Patient, the New York Mets, presents with severe case of losing and multiple organ failure. When certain organs function, other formerly healthy ones go into crisis. If the hitting works, the starting pitching goes into v-fib. Or if the starter functions optimally, then the bullpen flatlines.

Patient’s symptoms have been worsening steadily for the past year, with occasional periods of remission. Most recently, patient had to have its damaged Alou removed, and the Wagner has been secreting toxins.

This is when Dr. House brainstorms with his team for the next round of treatment.

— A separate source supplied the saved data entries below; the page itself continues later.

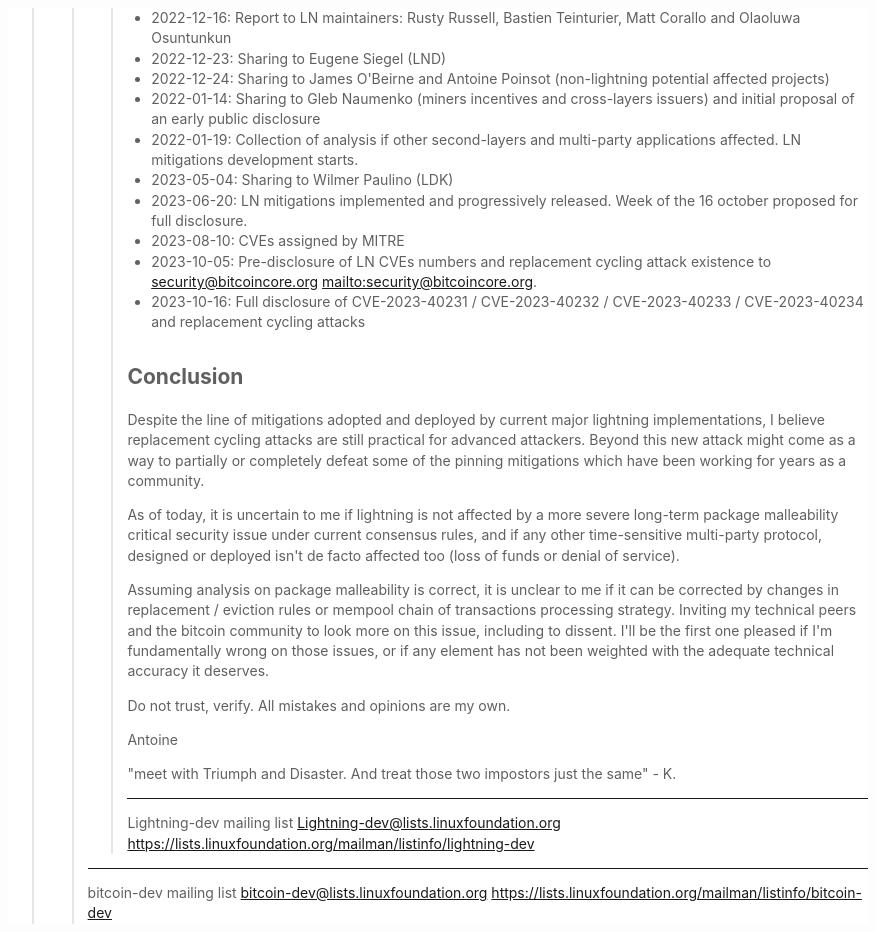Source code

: >>> - 2022-12-16: Report to LN maintainers: Rusty Russell, Bastien Teinturier, Matt Corallo and Olaoluwa
>>> Osuntunkun
>>> - 2022-12-23: Sharing to Eugene Siegel (LND)
>>> - 2022-12-24: Sharing to James O'Beirne and Antoine Poinsot (non-lightning potential affected projects)
>>> - 2022-01-14: Sharing to Gleb Naumenko (miners incentives and cross-layers issuers) and initial
>>> proposal of an early public disclosure
>>> - 2022-01-19: Collection of analysis if other second-layers and multi-party applications affected.
>>> LN mitigations development starts.
>>> - 2023-05-04: Sharing to Wilmer Paulino (LDK)
>>> - 2023-06-20: LN mitigations implemented and progressively released. Week of the 16 october proposed
>>> for full disclosure.
>>> - 2023-08-10: CVEs assigned by MITRE
>>> - 2023-10-05: Pre-disclosure of LN CVEs numbers and replacement cycling attack existence to
>>> security@bitcoincore.org <mailto:security@bitcoincore.org>.
>>> - 2023-10-16: Full disclosure of CVE-2023-40231 / CVE-2023-40232 / CVE-2023-40233 / CVE-2023-40234
>>> and replacement cycling attacks
>>>
>>> ## Conclusion
>>>
>>> Despite the line of mitigations adopted and deployed by current major lightning implementations, I
>>> believe replacement cycling attacks are still practical for advanced attackers. Beyond this new
>>> attack might come as a way to partially or completely defeat some of the pinning mitigations which
>>> have been working for years as a community.
>>>
>>> As of today, it is uncertain to me if lightning is not affected by a more severe long-term package
>>> malleability critical security issue under current consensus rules, and if any other time-sensitive
>>> multi-party protocol, designed or deployed isn't de facto affected too (loss of funds or denial of
>>> service).
>>>
>>> Assuming analysis on package malleability is correct, it is unclear to me if it can be corrected by
>>> changes in replacement / eviction rules or mempool chain of transactions processing strategy.
>>> Inviting my technical peers and the bitcoin community to look more on this issue, including to
>>> dissent. I'll be the first one pleased if I'm fundamentally wrong on those issues, or if any element
>>> has not been weighted with the adequate technical accuracy it deserves.
>>>
>>> Do not trust, verify. All mistakes and opinions are my own.
>>>
>>> Antoine
>>>
>>> "meet with Triumph and Disaster. And treat those two impostors just the same" - K.
>>>
>>> _______________________________________________
>>> Lightning-dev mailing list
>>> Lightning-dev@lists.linuxfoundation.org
>>> https://lists.linuxfoundation.org/mailman/listinfo/lightning-dev
>> _______________________________________________
>> bitcoin-dev mailing list
>> bitcoin-dev@lists.linuxfoundation.org
>> https://lists.linuxfoundation.org/mailman/listinfo/bitcoin-dev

Obvious answers always get dispelled first. So, firing the manager? House would consider that answer too easy. He’d ask: What are we missing? He’d rule out fungus. Has the team added something in the past year that’s altered its state of health? Recent crucial roster changes have included Ryan Church and Brian Schneider. To House, these formerly outside influences would make no sense as the culprit. Next, he’d rule out infection. Could the problem be low morale infecting the clubhouse? Defeatism? A general bad aura invading the team’s brain? Well sure, yes, that could be a problem. Patient gets treated with a round of antibiotics–in this case, a few sustained wins, which the patient has had, and which had to boost the team’s morale–but in true House fashion, though the antibiotics seem to work initially, the problem always returns.

Next, House would turn to an allergy. Could the Mets be allergic to winning? The symptoms certainly fit. Especially since allergies worsen with age. On House, the cure in that case would be a massive dose of steroids.

I think we can all agree we must avoid that round of treatment.

The problem, then, must be immunodeficiency–for obviously the patient has been unable to heal itself. This is when House does something crazy, like drilling a hole in the patient’s brain, dosing it with massive radiation, or–in one episode, at least–digging up in the patient’s hoo-ha to find a hidden tick. (Oh, if only the solution could be so easy as finding a tick up the Mets’ hoo-ha!)

But House always saves the patient.

By House logic, then, it’s time to try something crazy. Is that my logic too? Fellow fans, I just don’t know anymore. But if the problem is immunodeficiency, then the team, as it is, just can’t heal itself.

So lets hope our team finds its Dr. House and lets him perform his miracle cure.






    Diagnosis: Sub-par talent with complications from posttraumatic collapse disorder.